# Barrs GH booster dosage?



## Bert2oo1 (11 Mar 2017)

Hey guys I've recently made a Barr GH booster. My water is extremely soft from the tap (1kh 1gh) with a TDS of 40ppm. 

The mix I have made is 
100g of Epsom salts
300g calcium sulphate
300g potassium sulphate. 

That's 1 part mg 3 parts calcium 3 parts potassium. 

My tank is a 60g.

The EI dosage guide says dose 1tsp of the Barr booster to a 60-80g aquarium. 

Rotala butterfly calc tells me I need to add 77g at water change... Or if I make a 500ml solution and dose 20ml it says to mix 1g into 500ml of RO water???

1 tsp is very different to 77g so my question is.. What dosage should I dose? This whole thing has got me very confused?


----------



## Mortis (18 Mar 2017)

I think the rotala one is wrong. 77gm is a huge amout. 1 tsp should be more than enough


----------



## Bert2oo1 (18 Mar 2017)

Mortis said:


> I think the rotala one is wrong. 77gm is a huge amout. 1 tsp should be more than enough



Thanks for the reply, I ended up going with 11.5g mg and 12.5g of CA. 

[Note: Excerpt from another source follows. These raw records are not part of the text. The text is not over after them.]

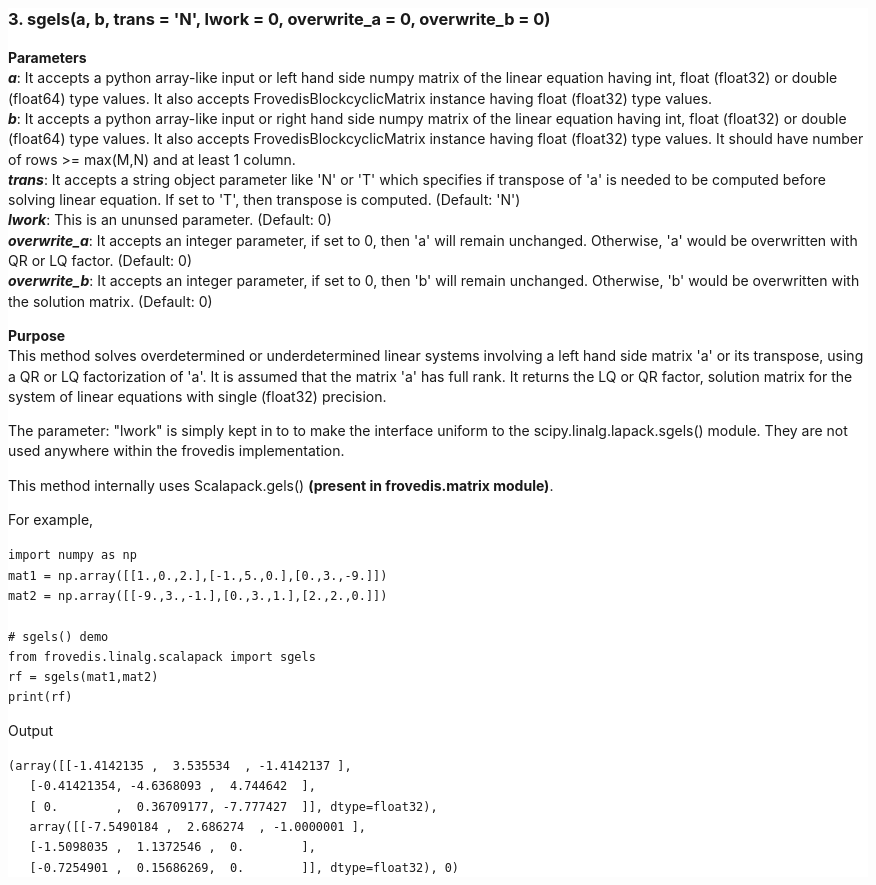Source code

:### 3. sgels(a, b, trans = 'N', lwork = 0, overwrite_a = 0, overwrite_b = 0)  

__Parameters__  
_**a**_: It accepts a python array-like input or left hand side numpy matrix of the linear equation having int, float (float32) or double (float64) type values. It also accepts FrovedisBlockcyclicMatrix instance having float (float32) type values.  
_**b**_: It accepts a python array-like input or right hand side numpy matrix of the linear equation having int, float (float32) or double (float64) type values. It also accepts FrovedisBlockcyclicMatrix instance having float (float32) type values. It should have number of rows >= max(M,N) and at least 1 column.  
_**trans**_: It accepts a string object parameter like 'N' or 'T' which specifies if transpose of 'a' is needed to be computed before solving linear equation. If set to 'T', then transpose is computed. (Default: 'N')  
_**lwork**_: This is an ununsed parameter. (Default: 0)  
_**overwrite\_a**_: It accepts an integer parameter, if set to 0, then 'a' will remain unchanged. Otherwise, 'a' would be overwritten 
with QR or LQ factor. (Default: 0)  
_**overwrite\_b**_: It accepts an integer parameter, if set to 0, then 'b' will remain unchanged. Otherwise, 'b' would be overwritten 
with the solution matrix. (Default: 0)  

__Purpose__  
This method solves overdetermined or underdetermined linear systems involving a left hand side matrix 'a' or its transpose, using a QR or LQ factorization of 'a'. It is assumed that the matrix 'a' has full rank. It returns the LQ or QR factor, solution matrix for the system of linear equations with single (float32) precision.  

The parameter: "lwork" is simply kept in to to make the interface uniform to the scipy.linalg.lapack.sgels() module. They 
are not used anywhere within the frovedis implementation.  

This method internally uses Scalapack.gels() **(present in frovedis.matrix module)**.  

For example,  

    import numpy as np
    mat1 = np.array([[1.,0.,2.],[-1.,5.,0.],[0.,3.,-9.]])
    mat2 = np.array([[-9.,3.,-1.],[0.,3.,1.],[2.,2.,0.]])
    
    # sgels() demo
    from frovedis.linalg.scalapack import sgels
    rf = sgels(mat1,mat2)
    print(rf)
    
Output  

    (array([[-1.4142135 ,  3.535534  , -1.4142137 ],
       [-0.41421354, -4.6368093 ,  4.744642  ],
       [ 0.        ,  0.36709177, -7.777427  ]], dtype=float32), 
       array([[-7.5490184 ,  2.686274  , -1.0000001 ],
       [-1.5098035 ,  1.1372546 ,  0.        ],
       [-0.7254901 ,  0.15686269,  0.        ]], dtype=float32), 0)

Had my first trial last week and the difference is noticeable already. Plants have perked up and I'm getting good growth rate


Sent from my iPhone using Tapatalk


----------



## rebel (18 Mar 2017)

Aim for TDS of around 150 or so after the dose. I reckon one teaspoon will be plenty. MY water is very similar and I dose similarly from an identical mix.


----------